> _やること_
(a) 井筒俊彦を扱ったセミナーのメモについて、次の問いに答えよ。
(i) セミナーの日時はいつか。
(ii) 解説を行うのは誰か。肩書きも含めて答えよ。
(iii) このセミナーは「人工知能のための哲学塾」の何編の第何夜か。
(b) 井筒俊彦を扱ったセミナーのメモの続きを、日時の行のあとから書け。
--- 元の文書 ---
「井筒俊彦と内面の人工知能」【セミナー備忘録】

(個人用のメモです。議事録ではありません。特に今回は、哲学の話で専門用語も多く、自分が理解した(と思った)ところを、どちらかというと自分の言い回し(とりわけ[ ]の部分)で記述しています。内容と表現、両方の点で正確には三宅さんが「こういった」というものでない点、ご容赦ください))

■セミナー概要

SIG-AI「人工知能のための哲学塾」東洋編 第弐夜「井筒俊彦と内面の人工知能」

SIG-AI正世話人の三宅陽一郎が、日本が生んだ天才哲学者によるアラビア哲学と東洋哲学の思索を頼りに、「心や意識がどのように立ち上がるのか?」について解説します。

日時 2017年5月15日(月) 19:30-22:15(開場19:15)
--- データセット抜粋 ---
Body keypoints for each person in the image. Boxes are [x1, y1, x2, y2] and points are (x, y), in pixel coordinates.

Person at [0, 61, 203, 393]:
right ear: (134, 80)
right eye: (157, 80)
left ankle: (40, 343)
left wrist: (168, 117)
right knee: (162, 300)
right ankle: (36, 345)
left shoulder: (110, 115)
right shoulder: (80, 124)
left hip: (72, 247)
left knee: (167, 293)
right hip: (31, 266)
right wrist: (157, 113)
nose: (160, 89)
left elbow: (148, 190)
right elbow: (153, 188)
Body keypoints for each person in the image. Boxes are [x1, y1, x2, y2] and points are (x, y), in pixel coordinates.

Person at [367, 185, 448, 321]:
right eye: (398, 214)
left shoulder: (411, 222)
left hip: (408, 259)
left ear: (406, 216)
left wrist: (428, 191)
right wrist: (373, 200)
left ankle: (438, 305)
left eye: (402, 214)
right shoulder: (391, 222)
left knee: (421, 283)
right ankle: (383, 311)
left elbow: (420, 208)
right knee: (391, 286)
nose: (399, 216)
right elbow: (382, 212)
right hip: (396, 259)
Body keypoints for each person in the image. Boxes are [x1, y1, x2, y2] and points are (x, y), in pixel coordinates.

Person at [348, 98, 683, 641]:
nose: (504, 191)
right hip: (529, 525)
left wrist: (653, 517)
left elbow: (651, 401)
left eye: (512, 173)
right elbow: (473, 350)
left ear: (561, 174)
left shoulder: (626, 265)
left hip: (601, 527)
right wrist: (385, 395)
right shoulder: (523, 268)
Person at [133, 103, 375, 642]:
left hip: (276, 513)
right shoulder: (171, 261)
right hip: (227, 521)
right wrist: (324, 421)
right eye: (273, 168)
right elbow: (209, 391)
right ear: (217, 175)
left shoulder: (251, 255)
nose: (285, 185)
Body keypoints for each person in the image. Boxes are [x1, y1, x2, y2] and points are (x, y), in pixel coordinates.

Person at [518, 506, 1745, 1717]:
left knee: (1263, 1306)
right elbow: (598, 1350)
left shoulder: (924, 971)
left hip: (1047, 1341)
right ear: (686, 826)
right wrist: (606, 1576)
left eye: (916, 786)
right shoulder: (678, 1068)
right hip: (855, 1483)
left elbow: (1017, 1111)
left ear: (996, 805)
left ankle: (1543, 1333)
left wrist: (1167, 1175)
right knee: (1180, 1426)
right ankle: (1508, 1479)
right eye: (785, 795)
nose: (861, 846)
---
> _解答_
(a)
(i) 2017年5月15日(月) 19:30-22:15(開場19:15)
(ii) SIG-AI正世話人の三宅陽一郎
(iii) 東洋編の第弐夜

(b)
会場 株式会社Donuts(東京都渋谷区代々木2丁目2-1 小田急サザンタワー8階)

■全体の位置づけ

三宅さんの立ち位置ははっきりしている。極めてシンプル。

ゲーム・プログラミングを進化させたい。

エンターテイメントとしてもっともっと楽しんでもらえるよう、豊かな表現ができるゲーム・プログラミングにチャレンジしていきたい。

しかし21世紀を迎えたあたりから、ゲームのプログラミングは新しい局面を迎える。「身体」をゲームキャラクターが身にまとい始めたからだ。

「90年代半ばから、ゲームのステージは3D化し、物理シミュレーションが入るようになり、さらにゲームキャラクターもボーンと呼ばれる骨の入った構造を動かすことで動作するようになりました。そこで、複雑な身体を持ったキャラクターを3D空間で動かす強力な人工知能が必要となったのです。」(出典:『<人工知能>と<人工知性>』知識カード デジタルゲームと人工知能   )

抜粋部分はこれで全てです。